Thursday, February 5, 2009

The Architecture of Web 2.0


I revisited an article written in 2006 titled ‘Web 2.0 The new internet “boom” doesn’t live up to its name’ by Paul Boutin. Interesting that only a few years ago ‘Web 2.0’ was considered a buzzword by some, while others were wondering what exactly Web 2.0 meant. Tim O’Reilly (who is credited with creating the term Web 2.0) wrote a ‘compact’ definition describing Web 2.0 as:

“Web 2.0 is the network as platform, spanning all connected devices; Web 2.0 applications are those that make the most of the intrinsic advantages of that platform: delivering software as a continually-updated service that gets better the more people use it, consuming and remixing data from multiple sources, including individual users, while providing their own data and services in a form that allows remixing by others, creating network effects through an "architecture of participation," and going beyond the page metaphor of Web 1.0 to deliver rich user experiences.”

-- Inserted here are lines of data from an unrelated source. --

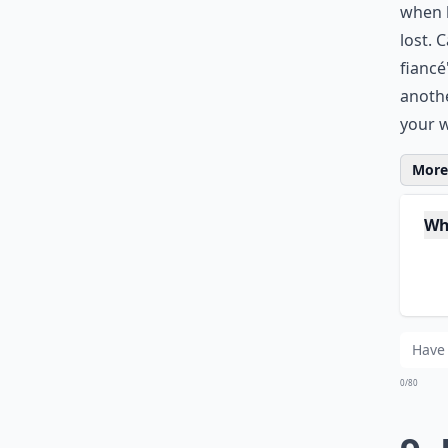
when h
lost. 
fiancé
anothe
your 
More 
Wh
Ho
Ar
0/80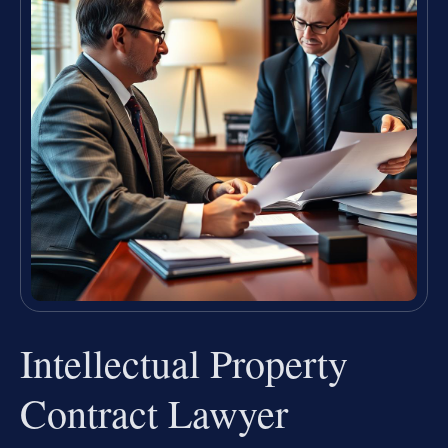
Intellectual Property
Contract Lawyer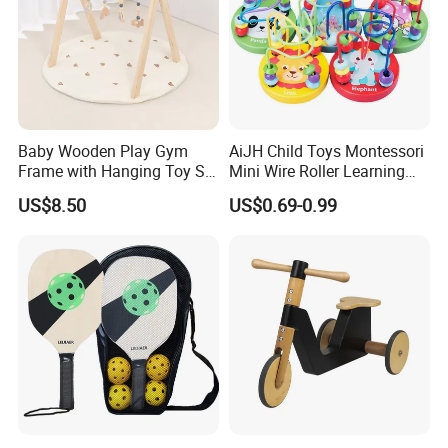
Baby Wooden Play Gym
AiJH Child Toys Montessori
Frame with Hanging Toy Set
Mini Wire Roller Learning
Activity Gym Toys for
Puzzle Counting Frames
US$8.50
US$0.69-0.99
Infants Baby
Circle Bead Maze Wooden
Educational Baby Toys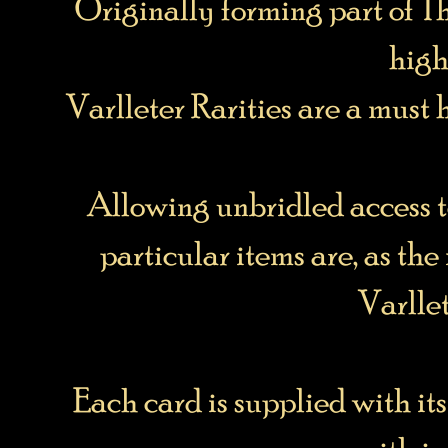
Originally forming part of Th
high
Varlleter Rarities are a must 
Allowing unbridled access t
particular items are, as the
Varlle
Each card is supplied with it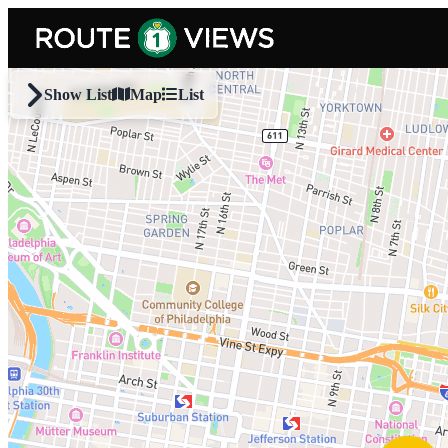
Skip to main content
Show List
Map
List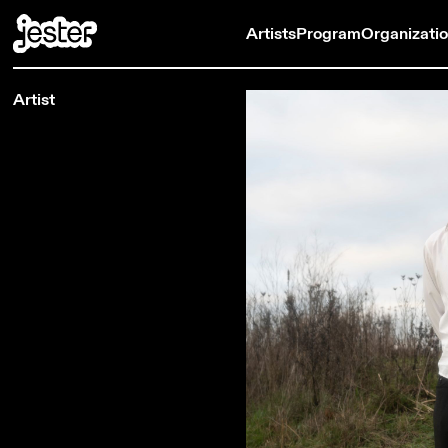
Artists
Program
Organizati
Artist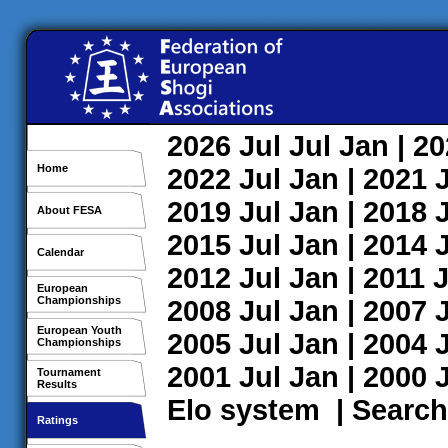
2026
Jul
Jul
Jan
| 2
Home
2022
Jul
Jan
| 2021
2019
Jul
Jan
| 2018
About FESA
2015
Jul
Jan
| 2014
Calendar
2012
Jul
Jan
| 2011
J
European
Championships
2008
Jul
Jan
| 2007
European Youth
2005
Jul
Jan
| 2004
Championships
2001
Jul
Jan
| 2000
Tournament
Results
Elo system
|
Search
Ratings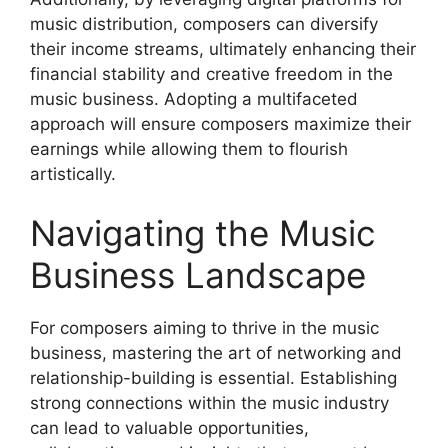
music distribution, composers can diversify
their income streams, ultimately enhancing their
financial stability and creative freedom in the
music business. Adopting a multifaceted
approach will ensure composers maximize their
earnings while allowing them to flourish
artistically.
Navigating the Music
Business Landscape
For composers aiming to thrive in the music
business, mastering the art of networking and
relationship-building is essential. Establishing
strong connections within the music industry
can lead to valuable opportunities,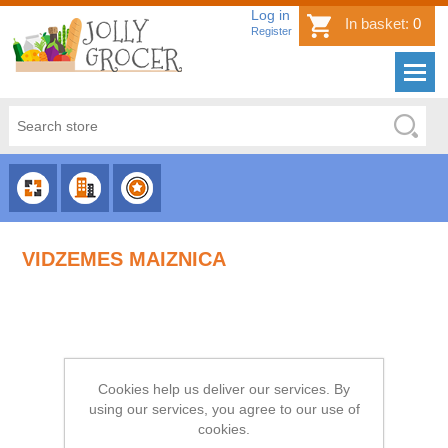
Log in
In basket:
0
Register
CHOOSE
CHOOSE
CHOOSE
CATEGORY
COUNTRY
BRAND
VIDZEMES MAIZNICA
Cookies help us deliver our services. By
using our services, you agree to our use of
cookies.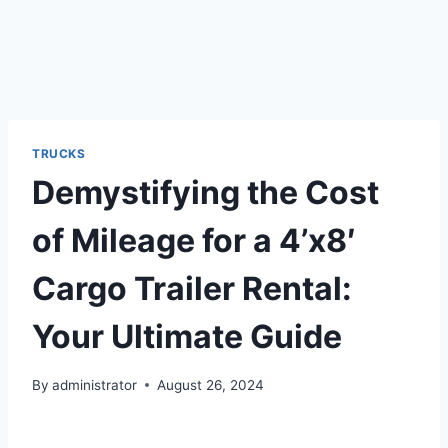
TRUCKS
Demystifying the Cost
of Mileage for a 4’x8′
Cargo Trailer Rental:
Your Ultimate Guide
By
administrator
August 26, 2024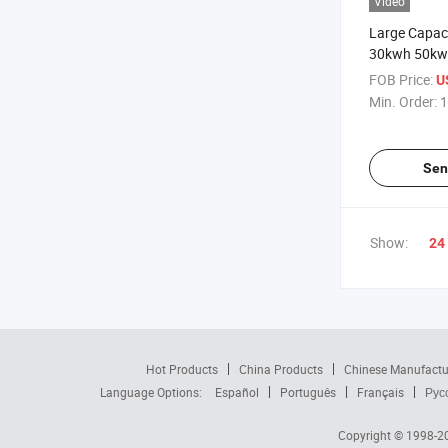
Video
Large Capac
30kwh 50kw
LiFePO4 Bat
FOB Price:
U
Solar Energy
Min. Order:
1
Sen
Show:
24
Hot Products
China Products
Chinese Manufactu
Language Options:
Español
Português
Français
Рус
Copyright © 1998-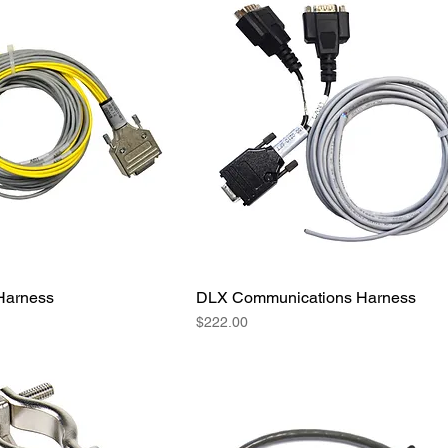
Harness
DLX Communications Harness
Price
$222.00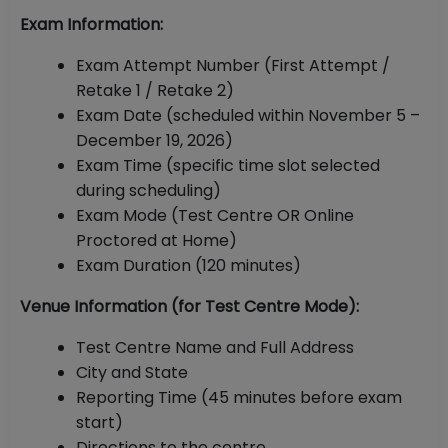
Exam Information:
Exam Attempt Number (First Attempt /
Retake 1 / Retake 2)
Exam Date (scheduled within November 5 –
December 19, 2026)
Exam Time (specific time slot selected
during scheduling)
Exam Mode (Test Centre OR Online
Proctored at Home)
Exam Duration (120 minutes)
Venue Information (for Test Centre Mode):
Test Centre Name and Full Address
City and State
Reporting Time (45 minutes before exam
start)
Directions to the centre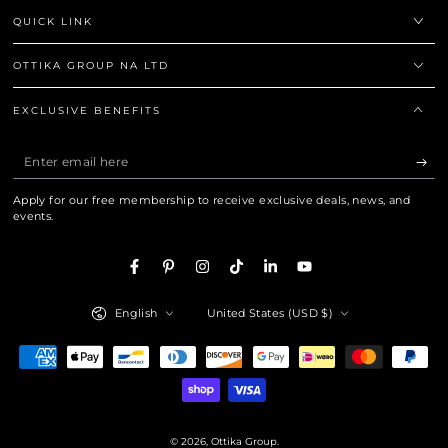
QUICK LINK
OTTIKA GROUP NA LTD
EXCLUSIVE BENEFITS
Enter
email
Apply for our free membership to receive exclusive deals, news, and
here
events.
Facebook
Pinterest
Instagram
TikTok
LinkedIn
YouTube
Language
Country/region
English
United States (USD $)
Payment
methods
© 2026,
Ottika Group
.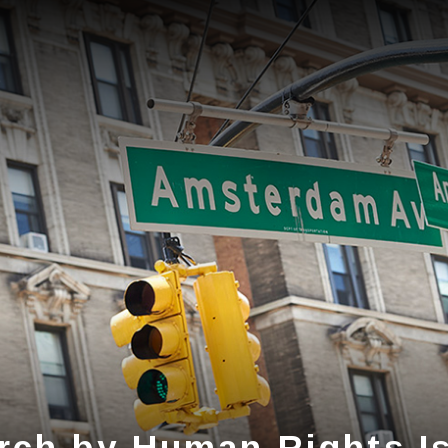
rch by Human Rights I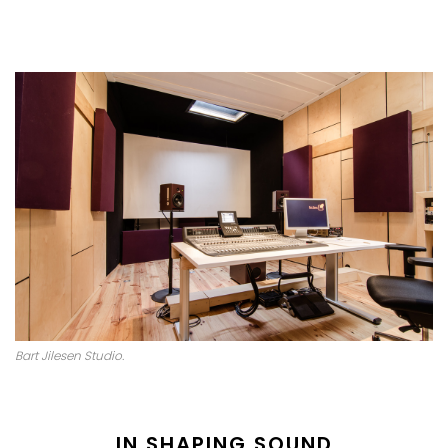
Bart Jilesen Studio.
IN SHAPING SOUND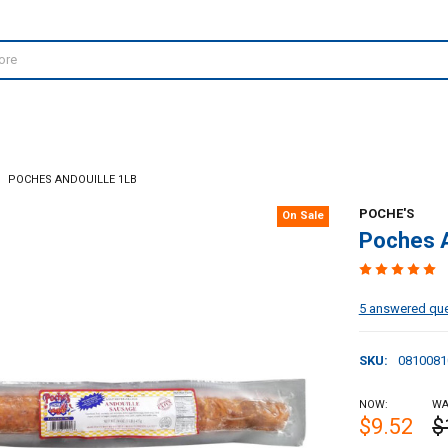
POCHES ANDOUILLE 1LB
POCHE'S
On Sale
Poches A
5 answered qu
SKU:
0810081
NOW:
WA
$9.52
$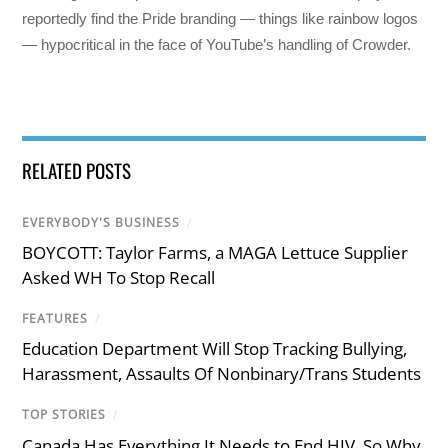
reportedly find the Pride branding — things like rainbow logos
— hypocritical in the face of YouTube’s handling of Crowder.
RELATED POSTS
EVERYBODY'S BUSINESS
/
BOYCOTT: Taylor Farms, a MAGA Lettuce Supplier
Asked WH To Stop Recall
FEATURES
/
Education Department Will Stop Tracking Bullying,
Harassment, Assaults Of Nonbinary/Trans Students
TOP STORIES
/
Canada Has Everything It Needs to End HIV. So Why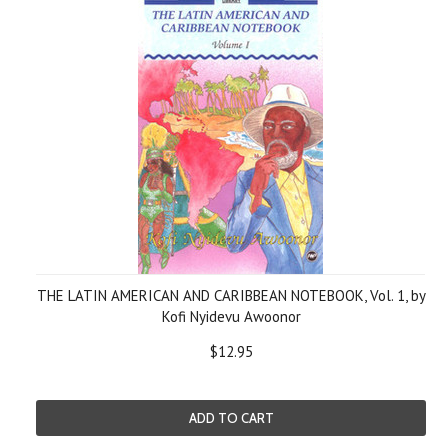
THE LATIN AMERICAN AND CARIBBEAN NOTEBOOK, Vol. 1, by
Kofi Nyidevu Awoonor
$12.95
ADD TO CART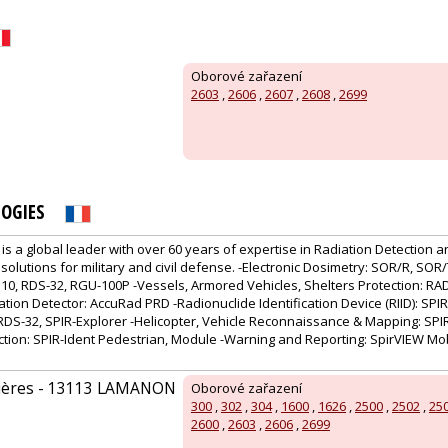
Oborové zařazení
2603
,
2606
,
2607
,
2608
,
2699
OGIES
is a global leader with over 60 years of expertise in Radiation Detection a
 solutions for military and civil defense. -Electronic Dosimetry: SOR/R, SOR
10, RDS-32, RGU-100P -Vessels, Armored Vehicles, Shelters Protection: R
tion Detector: AccuRad PRD -Radionuclide Identification Device (RIID): SPIR
DS-32, SPIR-Explorer -Helicopter, Vehicle Reconnaissance & Mapping: SPIR
ction: SPIR-Ident Pedestrian, Module -Warning and Reporting: SpirVIEW Mob
uières - 13113 LAMANON
Oborové zařazení
300
,
302
,
304
,
1600
,
1626
,
2500
,
2502
,
25
2600
,
2603
,
2606
,
2699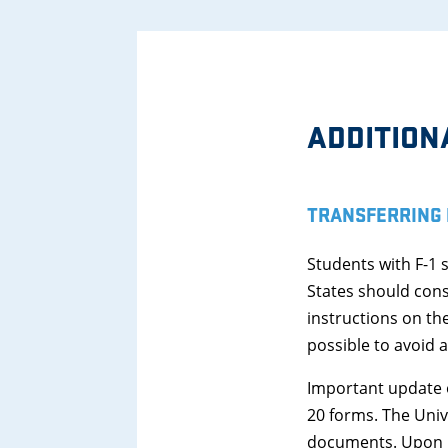
ADDITION
TRANSFERRING 
Students with F-1 
States should cons
instructions on th
possible to avoid an
Important update o
20 forms. The Unive
documents. Upon rec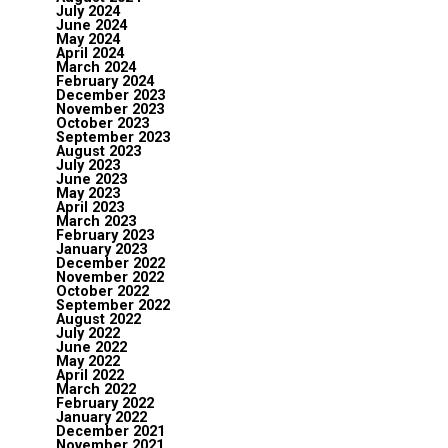
July 2024
June 2024
May 2024
April 2024
March 2024
February 2024
December 2023
November 2023
October 2023
September 2023
August 2023
July 2023
June 2023
May 2023
April 2023
March 2023
February 2023
January 2023
December 2022
November 2022
October 2022
September 2022
August 2022
July 2022
June 2022
May 2022
April 2022
March 2022
February 2022
January 2022
December 2021
November 2021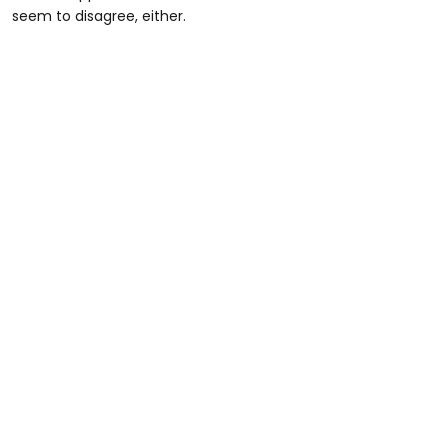
seem to disagree, either.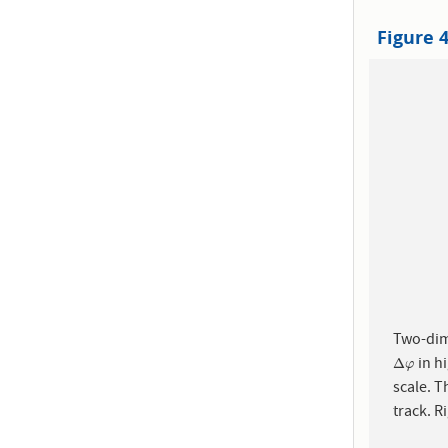
Figure 
Two-dim
in hi
Δ
φ
Δ
φ
scale. T
track. R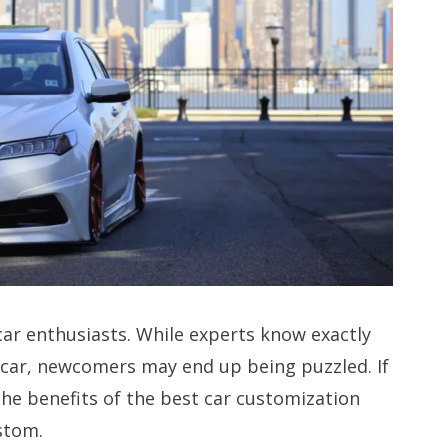
car enthusiasts. While experts know exactly
 car, newcomers may end up being puzzled. If
the benefits of the best car customization
stom.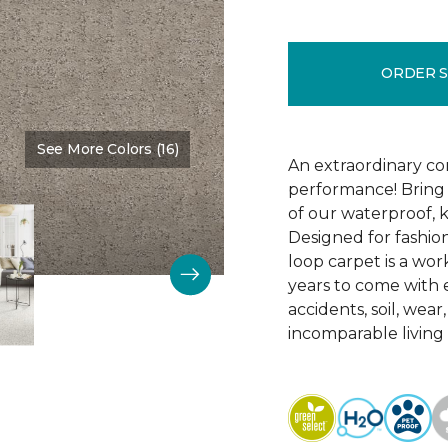
ORDER 
See More Colors (16)
Color:
Rattan
An extraordinary co
performance! Bring 
of our waterproof, k
Designed for fashion
loop carpet is a work
years to come with ex
accidents, soil, wea
incomparable living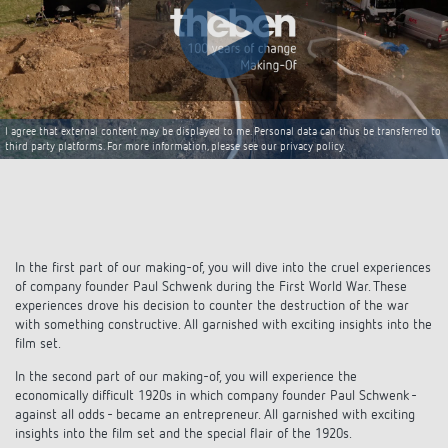
Climate control
References
Accessories
Theben apps
Impulse switch: switching light on and off
I agree that external content may be displayed to me. Personal data can thus be transferred to
third party platforms. For more information, please see our privacy policy.
efficiently
In the first part of our making-of, you will dive into the cruel experiences
of company founder Paul Schwenk during the First World War. These
experiences drove his decision to counter the destruction of the war
with something constructive. All garnished with exciting insights into the
film set.
In the second part of our making-of, you will experience the
economically difficult 1920s in which company founder Paul Schwenk -
against all odds - became an entrepreneur. All garnished with exciting
insights into the film set and the special flair of the 1920s.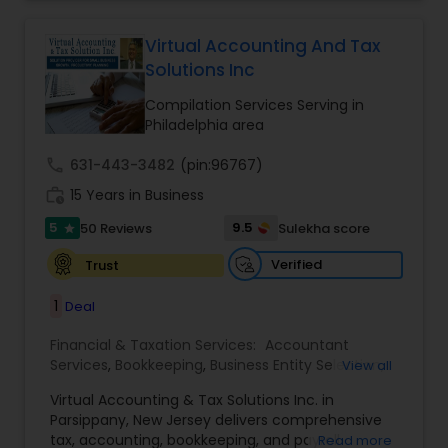
for some assistance in tax filing preparation then
Financial statement Analysis
,
Cash Flow
,
Business
Deepak Malhotra can be of assistance to you. For
Entity Selection
,
Business Succession Planning
more details contact him. We use unique
Virtual Accounting And Tax
approach to identify the areas where planning is
Solutions Inc
required to save taxes. We plan for your future by
advising you best way to manage money and
Compilation Services Serving in
grow your wealth in tax efficient manner.
Philadelphia area
call
631-443-3482
(pin:96767)
work_history
15 Years in Business
5
9.5
50 Reviews
Sulekha score
star
Verified
Trust
1
Deal
Financial & Taxation Services:
Accountant
Services
,
Bookkeeping
,
Business Entity Selection
,
View all
Business Tax Planning
,
Cash Flow
,
Compilation
Virtual Accounting & Tax Solutions Inc. in
Services
,
Finance & Accounting Training
,
Financial
Parsippany, New Jersey delivers comprehensive
Forecasts
,
Financial Planning
,
Financial
tax, accounting, bookkeeping, and payroll
Read more
statement Analysis
,
Foreign Accounts Disclosure
,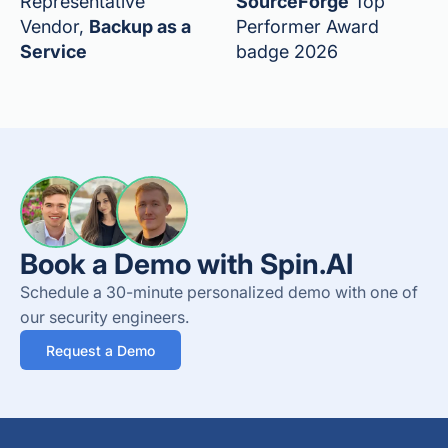
Representative
SourceForge
Top
Vendor,
Backup as a
Performer Award
Service
badge 2026
Book a Demo with Spin.AI
Schedule a 30-minute personalized demo with one of
our security engineers.
Request a Demo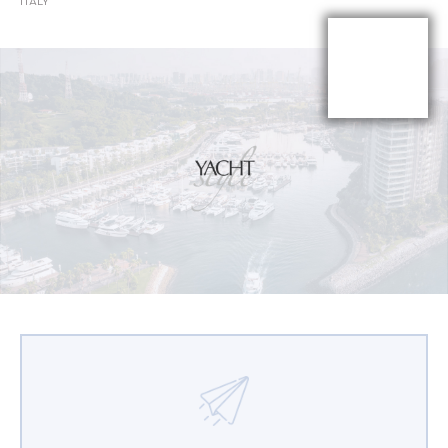
ITALY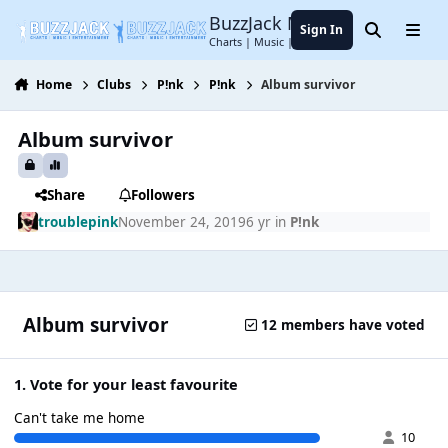
Jump to content
BuzzJack Music Forum
Sign In
Search
Menu
Charts | Music | Entertainment
Home
Clubs
P!nk
P!nk
Album survivor
Album survivor
Share
Followers
troublepink
November 24, 2019
6 yr
in
P!nk
Album survivor
12 members have voted
1. Vote for your least favourite
Can't take me home
10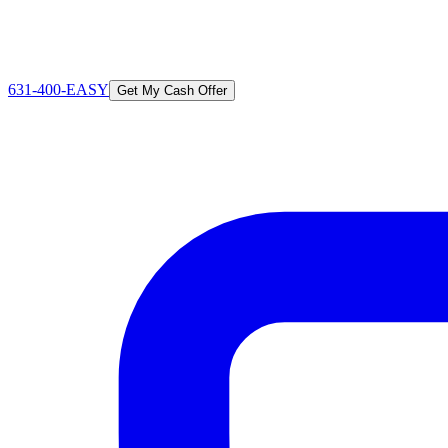
631-400-EASY
Get My Cash Offer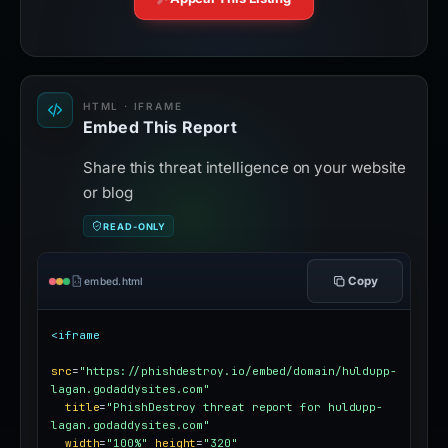
HTML · IFRAME
Embed This Report
Share this threat intelligence on your website
or blog
READ-ONLY
Copy
embed.html
<iframe
src
=
"https://phishdestroy.io/embed/domain/huldupp-
lagan.godaddysites.com"
title
=
"PhishDestroy threat report for huldupp-
lagan.godaddysites.com"
width
=
"100%"
height
=
"320"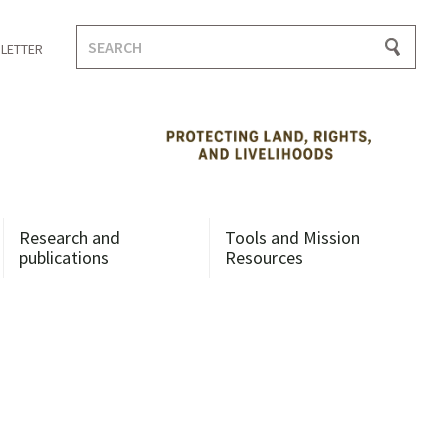
Search
LETTER
for:
Research and
Tools and Mission
publications
Resources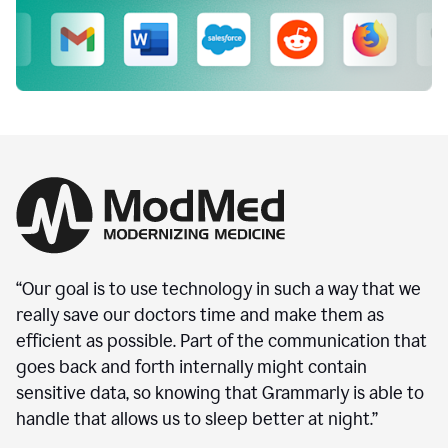
“Our goal is to use technology in such a way that we
really save our doctors time and make them as
efficient as possible. Part of the communication that
goes back and forth internally might contain
sensitive data, so knowing that Grammarly is able to
handle that allows us to sleep better at night.”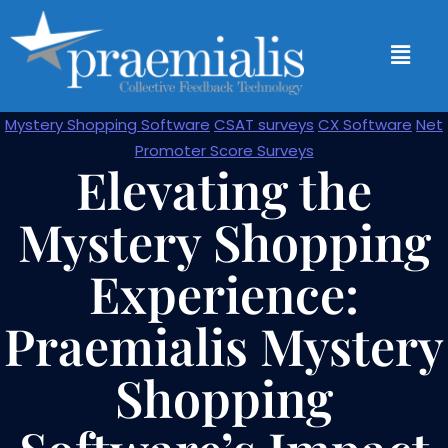
Mystery Shopping Software
CSAT surveys
CX Software
Net
Promoter Score Surveys
Elevating the
Mystery Shopping
Experience:
Praemialis Mystery
Shopping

Software, if continually updated, gets better as more people use it. The more people that create and use accounts with such tools as Delicious or Twitter, the more it makes the network of sharing and collaboration that much more powerful and meaningful. The “architecture of participation” describes the natural foundation in which Web 2.0 is built. Thinking, linking, connecting, interacting, sharing, collaborating (the list of descriptive words is exhaustive). Web 2.0 lives up to its name, and more.